Attracting Female Readers, part II

Attracting Female Readers, part II

by the Legend Chuck Dixon

Continued from Attracting Female Readers, part I

Back to history for a moment. The female comic readers, along with the boys, stopped buying and reading comics in significant numbers in the 1970s. This led to the “implosion” in sale that very nearly drove the major comics publishers out of business. Only through timely sales of properties to ancillary media, licensing from a sudden interest in superhero action figures, and some canny marketing (by Stan Lee at Marvel) did they manage to hang on.

But even as sales began to rise again in the 80s and boom in the 90s, the ladies did not return to the spinracks. The reason for this is the same reason that the sale plummeted in the first place, the emphasis on superhero titles. The comics with the largest block of female readers were gone for the most part. Genres like humor, romance and horror had vanished. Now it was all either musclemen and monsters punching each other over the fate of the universe or self-tortured masked loners battling their inner demons by duking it out with thematic psychos in rainy alleyways.

In this period there were only two titles that consistently dominated comics sales. They were both at Marvel. One was a title so scientifically boy-targeted it could not fail. G.I. Joe, under the expert guidance of Larry Hama and backed by a phenomenal toy line, reigned over comics for a decade as the number one title.
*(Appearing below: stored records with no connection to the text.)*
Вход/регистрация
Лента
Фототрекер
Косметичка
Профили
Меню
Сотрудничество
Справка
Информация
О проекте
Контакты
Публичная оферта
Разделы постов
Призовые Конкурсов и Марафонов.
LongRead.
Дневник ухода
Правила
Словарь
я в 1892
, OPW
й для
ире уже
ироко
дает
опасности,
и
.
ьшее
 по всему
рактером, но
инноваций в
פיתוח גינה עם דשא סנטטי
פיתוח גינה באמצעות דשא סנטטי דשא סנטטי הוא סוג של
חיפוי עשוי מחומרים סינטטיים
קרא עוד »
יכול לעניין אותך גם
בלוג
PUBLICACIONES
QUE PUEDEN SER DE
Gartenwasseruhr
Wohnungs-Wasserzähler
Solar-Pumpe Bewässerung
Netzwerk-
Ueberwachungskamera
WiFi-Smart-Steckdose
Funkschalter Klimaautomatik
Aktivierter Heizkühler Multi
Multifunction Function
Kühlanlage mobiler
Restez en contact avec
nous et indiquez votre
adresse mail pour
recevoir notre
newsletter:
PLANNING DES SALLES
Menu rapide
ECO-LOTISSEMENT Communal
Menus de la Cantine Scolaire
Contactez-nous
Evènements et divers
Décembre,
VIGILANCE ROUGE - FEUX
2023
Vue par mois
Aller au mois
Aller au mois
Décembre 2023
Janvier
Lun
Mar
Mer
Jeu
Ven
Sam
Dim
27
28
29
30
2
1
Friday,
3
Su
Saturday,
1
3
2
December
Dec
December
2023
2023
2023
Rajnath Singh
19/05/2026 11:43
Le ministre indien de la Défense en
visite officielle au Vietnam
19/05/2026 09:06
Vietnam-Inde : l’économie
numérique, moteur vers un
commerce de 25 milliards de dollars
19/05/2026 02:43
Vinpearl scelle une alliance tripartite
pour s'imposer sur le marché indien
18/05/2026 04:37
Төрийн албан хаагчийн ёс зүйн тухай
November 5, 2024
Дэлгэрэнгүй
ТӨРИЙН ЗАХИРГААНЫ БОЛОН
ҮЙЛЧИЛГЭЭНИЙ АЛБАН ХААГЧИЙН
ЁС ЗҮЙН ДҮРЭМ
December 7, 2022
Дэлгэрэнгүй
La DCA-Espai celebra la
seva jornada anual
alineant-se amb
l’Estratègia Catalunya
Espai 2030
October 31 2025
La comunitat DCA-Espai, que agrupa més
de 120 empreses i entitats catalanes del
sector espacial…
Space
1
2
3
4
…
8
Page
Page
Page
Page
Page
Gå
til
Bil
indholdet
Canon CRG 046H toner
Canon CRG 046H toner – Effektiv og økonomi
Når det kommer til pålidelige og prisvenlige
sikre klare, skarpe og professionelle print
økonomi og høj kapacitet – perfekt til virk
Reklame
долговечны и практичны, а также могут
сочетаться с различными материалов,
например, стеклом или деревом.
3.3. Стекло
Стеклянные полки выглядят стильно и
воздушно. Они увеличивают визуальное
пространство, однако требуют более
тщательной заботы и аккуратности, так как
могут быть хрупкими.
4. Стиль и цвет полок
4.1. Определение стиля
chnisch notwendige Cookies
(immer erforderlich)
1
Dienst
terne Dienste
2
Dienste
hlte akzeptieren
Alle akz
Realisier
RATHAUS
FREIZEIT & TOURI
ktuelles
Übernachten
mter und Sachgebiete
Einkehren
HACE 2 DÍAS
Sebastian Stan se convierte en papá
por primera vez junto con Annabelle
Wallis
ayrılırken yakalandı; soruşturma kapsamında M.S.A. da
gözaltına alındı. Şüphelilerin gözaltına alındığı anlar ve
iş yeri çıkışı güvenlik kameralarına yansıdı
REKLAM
Take that, Watchmen. Its nearest sale rival was X-Men, as written by Chris Claremont.

With no toy line to support it and the first X-Men movie years away, what lifted this series above the rest?

Well, it was the ladies.

Claremont wrote the X-Men not as a monthly comic book but as a decades-spanning saga, practically a lifestyle. He infused every character with traits and flaws and tragic pasts to a depth not often seen in superhero comics.

And story lines were layered like a Napoleon pastry. Even the layers had layers. And running sub-plots could last for years before being resolved or, often, never resolved. Claremont also added loads of female characters to the cast until the X-Men became the only gender-equal superhero ensemble in comics. And, remarkably by today’s standards, he did it without an agenda beyond entertainment.

There was no ballyhoo made when Storm, a woman of color, became leader of the X-Men. Claremont created a character and situation where Storm was the best choice. Readers not only approved, they loved it. In today’s atmosphere this would have been the virtue-signaling opportunity of lifetime. We’d all be told that we had no choice but to not only approve, but celebrate the story by buying multiple copies. If we didn’t, well, you know what you are, Mr. Hater.

But, back in the 1990s, it just seemed like a cool comic book giving a much-loved character her due.